I predicted that there was going to be a change on students’ subjective well-being/happiness.
Using a general linear graph to represent the the results, I found that there was an interaction between female and male participants when updating their Facebook status.  
Both females’ and males’ subjective well-being/happiness increased when updating from one to three times at day; F(3,157) = 5.9, p=.01. I also found a main effect in females when doing four to six updates at day. Their subjective well-being barely decrease (M = 25, 34). Another significant effect was found on the updates overall; F(3,157) = 6.38.
I am having trouble interpreting my results found in the table.
I do not know how to integrate them and make them to make sense?
 A: The significance of the main effect for updates seems to support your view that there is a relationship between the number of updates and well-being. Additionally, you didn't find any evidence of an overall difference in happiness between men and women.
A p-value of .008 means that if people with different number of updates would report being equally happy on average, you would expect to observe a sample like yours or a more extreme one (i.e. one in which apparent differences are even stronger) 0.8% of the time. This is under the conventional threshold of 5%, so you would typically conclude that there is a difference. It's difficult to describe such results simply and it's easy to misinterpret p-value, so if you are not familiar with this you should probably try to read up on it.
Beyond that, there is also apparently an interaction effect, which is a little bit trickier to interpret. It could mean that the number of updates has a stronger association with happiness for men than for women (or the other way around), that the relationship only holds for one gender but not for the other or even that the relationship goes in opposite directions depending on gender (e.g. men updating their page frequently are happier than men who don't whereas women who update are less happy than women who don't). This result does suggest that it could make sense to retain the variable in the model but did you have a reason to believe gender has an effect in the first place?
One caveat is that the number of updates is presumably not under your control. If you learned statistics from books or courses oriented toward psychology, you will often find that they use causal language to describe significant effects but this is predicated upon the fact that the data come from a randomized experiment. You can run an ANOVA on variables like gender or updating frequency but what you have is in effect a correlation, not per se evidence that updating your Facebook page changes your level of happiness. Statistically, the technique is the same but observational data like yours and experimental data afford different conclusions.
A few other thoughts:


*

*When there is a significant main effect for a factor with several levels, people often run post-hoc tests to find out more about where exactly the difference lies.

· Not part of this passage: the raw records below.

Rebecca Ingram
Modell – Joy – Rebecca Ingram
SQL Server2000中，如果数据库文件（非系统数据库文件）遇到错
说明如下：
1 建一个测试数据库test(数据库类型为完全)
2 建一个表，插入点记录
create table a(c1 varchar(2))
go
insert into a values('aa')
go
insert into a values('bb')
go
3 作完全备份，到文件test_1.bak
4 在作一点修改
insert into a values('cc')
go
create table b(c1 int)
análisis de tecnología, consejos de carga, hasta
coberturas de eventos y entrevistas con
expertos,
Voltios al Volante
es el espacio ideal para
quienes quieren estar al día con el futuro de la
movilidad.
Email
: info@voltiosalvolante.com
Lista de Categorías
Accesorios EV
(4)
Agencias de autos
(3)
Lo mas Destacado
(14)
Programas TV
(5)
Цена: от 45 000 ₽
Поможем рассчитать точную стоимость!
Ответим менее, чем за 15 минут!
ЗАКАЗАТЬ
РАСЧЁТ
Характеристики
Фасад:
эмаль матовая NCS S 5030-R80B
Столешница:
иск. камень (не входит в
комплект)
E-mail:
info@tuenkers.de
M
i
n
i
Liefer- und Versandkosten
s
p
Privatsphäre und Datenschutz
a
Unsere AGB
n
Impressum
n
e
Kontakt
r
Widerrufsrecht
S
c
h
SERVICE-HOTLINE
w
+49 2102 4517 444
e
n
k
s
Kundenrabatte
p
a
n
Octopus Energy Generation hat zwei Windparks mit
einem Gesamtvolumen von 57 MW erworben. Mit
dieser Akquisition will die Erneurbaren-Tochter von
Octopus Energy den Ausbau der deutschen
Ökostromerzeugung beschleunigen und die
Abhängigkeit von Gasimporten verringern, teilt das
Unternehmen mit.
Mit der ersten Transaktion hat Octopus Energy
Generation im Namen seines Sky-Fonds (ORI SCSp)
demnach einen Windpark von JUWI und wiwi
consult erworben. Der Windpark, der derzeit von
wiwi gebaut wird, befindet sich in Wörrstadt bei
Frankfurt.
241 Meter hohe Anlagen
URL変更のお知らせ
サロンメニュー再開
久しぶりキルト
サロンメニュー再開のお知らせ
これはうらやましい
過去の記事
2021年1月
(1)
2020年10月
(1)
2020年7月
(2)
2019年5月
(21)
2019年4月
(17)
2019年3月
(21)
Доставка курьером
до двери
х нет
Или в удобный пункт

*Number of updates apparently falls in four categories (0, 1 to 3, 4 to 6 updates, more than 6 updates?). If you have the original data, categorizing it is not generally recommended, it might be better to use the counts directly. 

*Plots are very useful to interpret your results. In your situation, you might want to look at the means in each cell of the design and at boxplots.

*You need to think about the assumptions for the test and more generally about some potential pitfalls in interpreting differences in means.

*It's important to think about the size of the effect, as you apparently did. If the decrease you observe seems very small (you wrote that it “barely decreases”), then that's the most important conclusion, even if this difference is significant. Standardized effect sizes like eta squared provide useful information but it's perfectly fine to also look at unstandardized effect sizes (i.e. the mean difference in happiness score).

A: A couple points


*

*As @Gael said, interactions can be tricky and plots can be useful. The cell means are relatively easy to calculate here, but you haven't given us the tools. We would need the parameter estimates.

*I would think updates is a count variable (that is, it can be 0, 1, 2.... , but not 2.3 or -1). That's OK and doesn't violate an assumption. But in your output it has 3 df, indicating that it is being treated as a factor. Was this intentional? Categorizing variables is usually a bad idea, unless there is strong justification. If you have updates as a pure count, I would first graph it against the DV. Then I might look at polynomial effects or spline models.